CAIRO -- Tribal clashes between Arabs and non-Arabs in Sudan's West Darfur province killed around 130 people over the weekend, including children and women, doctors and an aid worker said Monday. Authorities In South Darfur, meanwhile, reported dozens of casualties from ethnic fighting in that province.

The latest violence in West Darfur grew out of a fistfight Friday in a camp for displaced people in Genena, the provincial capital, and then escalated, lasting until Sunday.

The clashes, between members of the Arab Rizeigat tribe and the non-Arab Massalit tribe, displaced at least 50,000 people, according to the United Nations.

The doctors' committee in the province said the clashes killed at least 129 people and wounded 189 others, including newborn babies. Among the dead was a U.S. citizen, Saeed Baraka, from Atlanta, who was visiting family in Darfur.

The committee, which called the violence “unprecedented,” said the casualty toll was likely to increase.

“The scale of the crisis in West Darfur is unimaginable. The transitional government should bear its responsibilities and declare the province a disaster area,” it said.

The committee is part of the Sudanese Professionals Association, which spearheaded a popular uprising that eventually led to the military's ouster of longtime autocratic president Omar al-Bashir in April 2019.

Adam Regal, a spokesman for a local organization that helps run refugee camps in Darfur, said families started to bury their dead after the clashes subsided. However, he warned of the potential for renewed fighting.

The U.N. Office for the Coordination of Humanitarian Affairs, said initial estimates show that at least 50,000 people were displaced because of the violence. It said the displaced families have taken shelter in schools and government buildings. OCHA said there was an “urgent need” for protection, shelter and food.

Authorities imposed a 24-hour curfew in all of West Darfur province and authorized military and police to use “all necessary force” to regain order. The central government in Khartoum also deployed security reinforcements.

In South Darfur, deadly tribal clashes between the Rizeigat and non-Arab Falata tribe resumed Monday, leaving dozens of casualties, Gov. Mousa Mahdi said.

The violence in al-Twaiyel village, 85 kilometres (53 miles) south of Nyala, the provincial capital, was sparked by the killing of a shepherd, he said.

He neither gave further details nor said how many were killed. Local media reported, however, that the violence left at least 60 dead and 40 wounded.

Mahdi said more troops from the province and neighbouring East Darfur province were deployed to the village.

The clashes threaten to derail Sudan's fragile transition to democracy. A military-civilian government has been in power since April 2019, and has struggled to end the country's decades-long civil wars and overcome crippling economic conditions.

The violence in Darfur came two weeks after the U.N. Security Council ended the joint U.N.-African Union peacekeeping force's mandate in the region. The UNAMID force, established in 2007, was the first joint U.N.-AU peacekeeping operation.
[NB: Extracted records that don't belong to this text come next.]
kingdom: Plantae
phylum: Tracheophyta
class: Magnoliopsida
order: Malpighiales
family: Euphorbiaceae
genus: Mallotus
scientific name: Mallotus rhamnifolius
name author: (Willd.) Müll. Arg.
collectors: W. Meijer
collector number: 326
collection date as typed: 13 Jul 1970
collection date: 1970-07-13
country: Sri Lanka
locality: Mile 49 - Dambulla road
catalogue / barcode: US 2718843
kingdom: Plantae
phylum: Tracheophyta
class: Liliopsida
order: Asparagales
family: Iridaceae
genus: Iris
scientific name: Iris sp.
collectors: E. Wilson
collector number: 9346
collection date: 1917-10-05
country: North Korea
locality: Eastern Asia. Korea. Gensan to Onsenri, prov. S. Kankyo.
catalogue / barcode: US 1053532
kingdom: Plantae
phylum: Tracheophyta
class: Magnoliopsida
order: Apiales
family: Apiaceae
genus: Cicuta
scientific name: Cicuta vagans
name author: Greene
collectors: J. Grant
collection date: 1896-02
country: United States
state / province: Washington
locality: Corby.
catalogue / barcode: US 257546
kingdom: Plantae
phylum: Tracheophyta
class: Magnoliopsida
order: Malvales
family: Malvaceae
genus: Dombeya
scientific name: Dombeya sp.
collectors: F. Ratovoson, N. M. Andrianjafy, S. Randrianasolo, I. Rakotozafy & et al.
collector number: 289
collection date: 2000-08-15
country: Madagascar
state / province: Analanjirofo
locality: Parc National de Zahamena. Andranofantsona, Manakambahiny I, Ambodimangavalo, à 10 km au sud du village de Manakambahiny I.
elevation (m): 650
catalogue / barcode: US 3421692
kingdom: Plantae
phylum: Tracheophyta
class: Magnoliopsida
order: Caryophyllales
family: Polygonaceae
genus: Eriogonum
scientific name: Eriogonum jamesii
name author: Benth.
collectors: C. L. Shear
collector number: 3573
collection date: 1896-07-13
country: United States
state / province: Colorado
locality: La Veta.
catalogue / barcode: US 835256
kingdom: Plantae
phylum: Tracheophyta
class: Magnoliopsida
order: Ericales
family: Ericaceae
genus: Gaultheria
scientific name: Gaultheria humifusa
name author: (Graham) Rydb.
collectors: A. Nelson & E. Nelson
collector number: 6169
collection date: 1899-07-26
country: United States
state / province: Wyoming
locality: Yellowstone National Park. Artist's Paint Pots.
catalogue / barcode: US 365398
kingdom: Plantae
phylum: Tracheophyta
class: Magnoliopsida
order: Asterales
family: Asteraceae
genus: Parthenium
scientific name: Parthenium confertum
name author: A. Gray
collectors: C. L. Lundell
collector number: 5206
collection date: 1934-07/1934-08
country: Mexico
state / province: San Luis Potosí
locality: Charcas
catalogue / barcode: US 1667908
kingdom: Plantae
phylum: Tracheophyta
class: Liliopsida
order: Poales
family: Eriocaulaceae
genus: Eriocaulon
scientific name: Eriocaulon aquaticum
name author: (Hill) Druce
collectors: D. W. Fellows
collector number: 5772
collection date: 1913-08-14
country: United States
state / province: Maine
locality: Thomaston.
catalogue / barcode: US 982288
It was replaced with a much smaller, political mission known as the United Nations Integrated Transition Assistance Mission in Sudan, or UNITAMS.

Mohammed Osman, a Sudan researcher at Human Rights Watch, said the tribal violence in Darfur is an example of why many displaced people protested the end of UNAMID.

“As UNITAMS now is in charge, the (U.N. Security Council) and international community should make sure that the new mission is well positioned to fully discharge its mandate, in particular on protection of civilians, monitoring and reporting on human rights abuses,” he said.

The government and the Sudan Revolutionary Front, a coalition of several armed groups, late last year formed a 12,000-strong Civilian Protection Force to Darfur, according a peace deal they reached in 2020.

The Darfur conflict began in 2003 when ethnic Africans rebelled, accusing the Arab-dominated government in Khartoum of discrimination. The government was accused of retaliating by arming local nomadic Arab tribes and unleashing the militias known as janjaweed on civilians - a charge it denies.